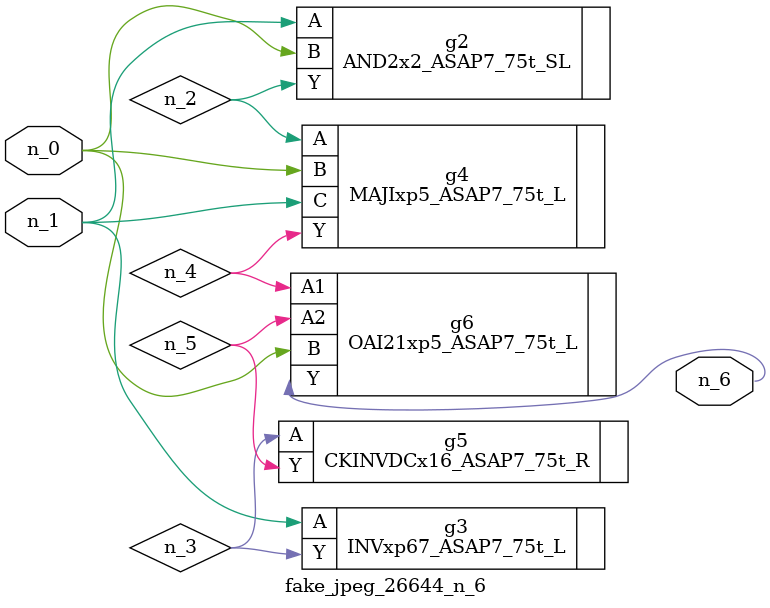
<source format=v>
module fake_jpeg_26644_n_6 (n_0, n_1, n_6);

input n_0;
input n_1;

output n_6;

wire n_2;
wire n_3;
wire n_4;
wire n_5;

AND2x2_ASAP7_75t_SL g2 ( 
.A(n_1),
.B(n_0),
.Y(n_2)
);

INVxp67_ASAP7_75t_L g3 ( 
.A(n_1),
.Y(n_3)
);

MAJIxp5_ASAP7_75t_L g4 ( 
.A(n_2),
.B(n_0),
.C(n_1),
.Y(n_4)
);

OAI21xp5_ASAP7_75t_L g6 ( 
.A1(n_4),
.A2(n_5),
.B(n_0),
.Y(n_6)
);

CKINVDCx16_ASAP7_75t_R g5 ( 
.A(n_3),
.Y(n_5)
);


endmodule
</source>
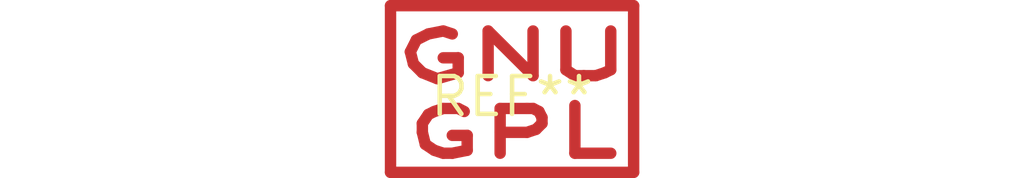
<source format=kicad_pcb>
(kicad_pcb (version 20240108) (generator pcbnew)

  (general
    (thickness 1.6)
  )

  (paper "A4")
  (layers
    (0 "F.Cu" signal)
    (31 "B.Cu" signal)
    (32 "B.Adhes" user "B.Adhesive")
    (33 "F.Adhes" user "F.Adhesive")
    (34 "B.Paste" user)
    (35 "F.Paste" user)
    (36 "B.SilkS" user "B.Silkscreen")
    (37 "F.SilkS" user "F.Silkscreen")
    (38 "B.Mask" user)
    (39 "F.Mask" user)
    (40 "Dwgs.User" user "User.Drawings")
    (41 "Cmts.User" user "User.Comments")
    (42 "Eco1.User" user "User.Eco1")
    (43 "Eco2.User" user "User.Eco2")
    (44 "Edge.Cuts" user)
    (45 "Margin" user)
    (46 "B.CrtYd" user "B.Courtyard")
    (47 "F.CrtYd" user "F.Courtyard")
    (48 "B.Fab" user)
    (49 "F.Fab" user)
    (50 "User.1" user)
    (51 "User.2" user)
    (52 "User.3" user)
    (53 "User.4" user)
    (54 "User.5" user)
    (55 "User.6" user)
    (56 "User.7" user)
    (57 "User.8" user)
    (58 "User.9" user)
  )

  (setup
    (pad_to_mask_clearance 0)
    (pcbplotparams
      (layerselection 0x00010fc_ffffffff)
      (plot_on_all_layers_selection 0x0000000_00000000)
      (disableapertmacros false)
      (usegerberextensions false)
      (usegerberattributes false)
      (usegerberadvancedattributes false)
      (creategerberjobfile false)
      (dashed_line_dash_ratio 12.000000)
      (dashed_line_gap_ratio 3.000000)
      (svgprecision 4)
      (plotframeref false)
      (viasonmask false)
      (mode 1)
      (useauxorigin false)
      (hpglpennumber 1)
      (hpglpenspeed 20)
      (hpglpendiameter 15.000000)
      (dxfpolygonmode false)
      (dxfimperialunits false)
      (dxfusepcbnewfont false)
      (psnegative false)
      (psa4output false)
      (plotreference false)
      (plotvalue false)
      (plotinvisibletext false)
      (sketchpadsonfab false)
      (subtractmaskfromsilk false)
      (outputformat 1)
      (mirror false)
      (drillshape 1)
      (scaleselection 1)
      (outputdirectory "")
    )
  )

  (net 0 "")

  (footprint "Symbol_GNU-GPL_CopperTop_Small" (layer "F.Cu") (at 0 0))

)

</source>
________
▸ Requirement:
Please count up the lines in the listing above holding the string "CrtYd", and say the number with nothing else.

▸ Finished exercise:
2